*Passage to read*
+ + +
A good friend of mine asked this question. The simple answer is ‘yes’ change is possible. The correct question is :”Can I afford to be a pioneer for change?” The correct question will solicit the correct response.
A little background is in order. I love youth, I really have a heart for the youth. In all honesty, I am somewhat of a youth whisperer. I have worked with youth in many different capacities, and have always seen change. So, why don’t I work with youth full time? The answer is complicated.
Youth ministry by its very nature requires maverick thinking. Senior pastors are generally staid, conservative and cannot afford to rock the boat too much. If you rock the boat, your biggest financial supporters leave, and then you struggle to keep things afloat. I personally work 3 jobs, but thats because I rock the boat. If I played nice with the religious people, I would have a very large church...but because I like to rock the boat, I have to work several jobs just to keep food on the table, and clothe my family.
Now, great youth pastors live to start a revolution. Parents generally don’t want their kids involved in a revolution. They want nice conformed kids. Unfortunately, kids of every generation and social economic bracket want to be a revolutionary...even if it just in their thinking! There is plenty of time to grow up, conform, get a mortgage and live in suburbia. Most kids I know want to change the world, climb a mountain, fall in love and be loved. Personally, I will settle for changing the world, or maybe just my neighborhood?
So whats the deal? Simple really, I too am a revolutionary at heart. The cost of keeping the mortgage in date, feeding the family, and keeping son in private school is 3 jobs. I could compromise my theology and play the exhortation game, build a large church, but how do I look my son in the eye and tell him to be true to his beliefs even as I am compromising theology to ‘play nice with the adults’ who pick and chose what verse they believe?
My integrity is not for sale. So, I do not place nice, instead I work 3 jobs to support my honesty and belief system. That and I am a revolutionary who wants to climb a mountain one day. 
Back to youth ministry - thing is there is no money in youth ministry. You cannot afford to feed your family by being a full time youth pastor WITHOUT the financial support of partners, churches, and or people who believe in your ministry. Most smaller churches have pastors working full time outside the ministry just to pay their own church bills. In other words, there is simply no extra money to support a revolutionary youth ministry.
Secondly, if I am going to support a youth ministry, you better believe that my youth are the first to benefit by having a full time Youth Pastor on staff. Thing is, the very best youth pastors are snapped up by the larger churches who can afford the big salaries. What about the smaller churches?Well, they face the inevitable problem of senior pastor is actually a youth pastor walking the line of fulfilling two positions. Alternatively, the senior pastor hires a part time youth pastor who is just hanging around for his big break and then he is off to the bigger church.
Is change possible? Yes it is, the correct question is :”Can I find enough people who really want to see change?” The answer is - I doubt that. You see, most pastors are struggling just to pay their own staff, never mind support the work of a revolution...as much as I would love to. Perhaps if I took a 4th job?
+ + +
*Provided information*
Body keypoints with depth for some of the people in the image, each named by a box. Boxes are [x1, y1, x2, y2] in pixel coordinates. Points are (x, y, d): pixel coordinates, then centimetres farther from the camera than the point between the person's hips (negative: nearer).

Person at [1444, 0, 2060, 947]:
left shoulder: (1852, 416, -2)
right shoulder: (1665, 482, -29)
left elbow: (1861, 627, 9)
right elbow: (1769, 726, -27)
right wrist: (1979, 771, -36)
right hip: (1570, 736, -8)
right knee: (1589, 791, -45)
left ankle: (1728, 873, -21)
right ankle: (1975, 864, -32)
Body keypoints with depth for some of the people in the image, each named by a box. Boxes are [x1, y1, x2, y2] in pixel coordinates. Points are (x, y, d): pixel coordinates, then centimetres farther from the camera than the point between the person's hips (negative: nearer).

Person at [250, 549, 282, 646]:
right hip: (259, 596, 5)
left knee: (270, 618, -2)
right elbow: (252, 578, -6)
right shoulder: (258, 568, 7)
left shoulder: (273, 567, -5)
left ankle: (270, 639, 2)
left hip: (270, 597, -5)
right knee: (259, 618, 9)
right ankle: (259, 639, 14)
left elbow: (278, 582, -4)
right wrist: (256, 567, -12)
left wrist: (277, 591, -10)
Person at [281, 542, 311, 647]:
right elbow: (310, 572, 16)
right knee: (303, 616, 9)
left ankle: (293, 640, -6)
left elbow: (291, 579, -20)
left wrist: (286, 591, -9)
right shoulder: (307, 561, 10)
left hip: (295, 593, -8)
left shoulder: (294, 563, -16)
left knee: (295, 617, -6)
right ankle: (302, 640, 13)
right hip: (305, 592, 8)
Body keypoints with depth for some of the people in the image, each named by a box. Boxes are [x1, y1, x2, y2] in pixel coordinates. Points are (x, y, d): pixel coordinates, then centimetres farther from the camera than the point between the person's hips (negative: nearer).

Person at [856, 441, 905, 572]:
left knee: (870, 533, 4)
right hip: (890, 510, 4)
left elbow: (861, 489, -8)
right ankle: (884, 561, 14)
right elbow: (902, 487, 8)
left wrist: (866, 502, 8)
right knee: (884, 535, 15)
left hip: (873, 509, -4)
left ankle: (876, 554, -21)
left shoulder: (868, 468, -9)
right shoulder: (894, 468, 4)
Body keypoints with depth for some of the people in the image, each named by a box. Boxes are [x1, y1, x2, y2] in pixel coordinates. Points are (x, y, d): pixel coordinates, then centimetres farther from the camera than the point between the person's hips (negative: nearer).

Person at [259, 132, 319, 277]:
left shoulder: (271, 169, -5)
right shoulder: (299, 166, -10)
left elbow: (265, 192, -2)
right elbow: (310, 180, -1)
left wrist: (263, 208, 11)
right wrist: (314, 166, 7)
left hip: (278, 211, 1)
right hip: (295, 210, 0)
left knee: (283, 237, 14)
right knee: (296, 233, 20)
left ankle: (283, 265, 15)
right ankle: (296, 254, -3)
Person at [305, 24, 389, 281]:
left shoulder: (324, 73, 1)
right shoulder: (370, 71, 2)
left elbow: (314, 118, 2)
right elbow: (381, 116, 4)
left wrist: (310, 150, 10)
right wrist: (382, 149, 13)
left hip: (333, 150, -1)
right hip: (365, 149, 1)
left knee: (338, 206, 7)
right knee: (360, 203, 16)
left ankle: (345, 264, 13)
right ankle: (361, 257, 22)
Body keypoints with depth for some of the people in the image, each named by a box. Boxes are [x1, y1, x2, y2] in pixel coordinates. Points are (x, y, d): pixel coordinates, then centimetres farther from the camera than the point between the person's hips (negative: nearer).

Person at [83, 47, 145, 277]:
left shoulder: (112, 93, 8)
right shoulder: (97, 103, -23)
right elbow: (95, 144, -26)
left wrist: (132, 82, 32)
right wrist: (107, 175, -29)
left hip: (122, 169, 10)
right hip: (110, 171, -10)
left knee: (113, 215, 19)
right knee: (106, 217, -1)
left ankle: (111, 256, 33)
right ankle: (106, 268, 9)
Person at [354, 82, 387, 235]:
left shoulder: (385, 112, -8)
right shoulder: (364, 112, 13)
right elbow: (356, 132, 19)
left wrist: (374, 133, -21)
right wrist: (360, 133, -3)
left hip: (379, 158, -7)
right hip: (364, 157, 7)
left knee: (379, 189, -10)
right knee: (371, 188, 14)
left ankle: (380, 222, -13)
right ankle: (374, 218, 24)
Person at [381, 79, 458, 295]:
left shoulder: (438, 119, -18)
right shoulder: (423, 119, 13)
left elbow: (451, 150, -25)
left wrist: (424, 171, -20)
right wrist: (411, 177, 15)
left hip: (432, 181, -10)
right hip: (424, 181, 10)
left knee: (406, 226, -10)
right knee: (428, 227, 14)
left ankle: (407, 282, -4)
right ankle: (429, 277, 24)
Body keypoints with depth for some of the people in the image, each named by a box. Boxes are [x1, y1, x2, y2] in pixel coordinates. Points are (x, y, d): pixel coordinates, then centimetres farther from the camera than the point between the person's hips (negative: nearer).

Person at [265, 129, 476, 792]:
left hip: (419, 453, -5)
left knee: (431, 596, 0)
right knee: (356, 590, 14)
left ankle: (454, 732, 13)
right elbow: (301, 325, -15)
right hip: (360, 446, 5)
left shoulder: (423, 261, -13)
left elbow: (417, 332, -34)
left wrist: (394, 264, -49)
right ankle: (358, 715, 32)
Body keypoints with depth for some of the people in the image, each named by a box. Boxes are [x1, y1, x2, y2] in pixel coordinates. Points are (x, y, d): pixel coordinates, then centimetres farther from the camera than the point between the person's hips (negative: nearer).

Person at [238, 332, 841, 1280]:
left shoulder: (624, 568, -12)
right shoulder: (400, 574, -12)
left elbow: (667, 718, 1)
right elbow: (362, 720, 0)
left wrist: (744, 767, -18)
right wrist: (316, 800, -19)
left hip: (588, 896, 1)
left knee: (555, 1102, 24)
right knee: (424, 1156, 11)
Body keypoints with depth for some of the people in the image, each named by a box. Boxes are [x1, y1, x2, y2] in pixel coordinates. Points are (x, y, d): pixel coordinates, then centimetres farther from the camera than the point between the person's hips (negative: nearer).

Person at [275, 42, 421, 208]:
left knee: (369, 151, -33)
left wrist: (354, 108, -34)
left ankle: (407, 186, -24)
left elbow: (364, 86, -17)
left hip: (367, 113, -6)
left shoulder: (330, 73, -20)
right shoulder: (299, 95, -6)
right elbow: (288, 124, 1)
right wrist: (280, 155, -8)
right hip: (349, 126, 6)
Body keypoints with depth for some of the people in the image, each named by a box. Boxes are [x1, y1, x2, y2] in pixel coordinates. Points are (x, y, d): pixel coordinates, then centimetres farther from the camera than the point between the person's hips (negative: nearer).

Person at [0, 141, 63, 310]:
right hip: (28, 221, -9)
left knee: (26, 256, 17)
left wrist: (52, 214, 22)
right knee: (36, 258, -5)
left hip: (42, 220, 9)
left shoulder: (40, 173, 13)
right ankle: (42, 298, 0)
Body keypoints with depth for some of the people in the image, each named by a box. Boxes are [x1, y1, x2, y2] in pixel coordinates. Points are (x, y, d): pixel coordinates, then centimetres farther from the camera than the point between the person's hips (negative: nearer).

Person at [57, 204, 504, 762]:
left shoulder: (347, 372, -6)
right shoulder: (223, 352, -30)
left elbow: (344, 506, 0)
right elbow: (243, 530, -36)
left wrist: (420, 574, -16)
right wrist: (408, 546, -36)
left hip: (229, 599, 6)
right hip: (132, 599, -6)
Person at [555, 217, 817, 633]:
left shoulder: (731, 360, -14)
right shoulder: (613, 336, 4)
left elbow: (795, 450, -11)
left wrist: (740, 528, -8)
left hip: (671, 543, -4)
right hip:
+ + +
*Problems and tasks*
**a.** Update the youth ministry post, starting at "A good friend" and ending at "the correct response.", replacing "pioneer" with "leader", and give that passage in full.
**b.** Answer these questions from the youth ministry post:
(i) How many jobs does the writer work?
(ii) According to the writer, what do parents generally want their kids to be?
(iii) Who snaps up the very best youth pastors?
Answer from the text alone.

*Answer list*
**a.**
A good friend of mine asked this question. The simple answer is ‘yes’ change is possible. The correct question is :”Can I afford to be a leader for change?” The correct question will solicit the correct response.

**b.**
(i) Three jobs.
(ii) Nice conformed kids.
(iii) The larger churches that can afford the big salaries.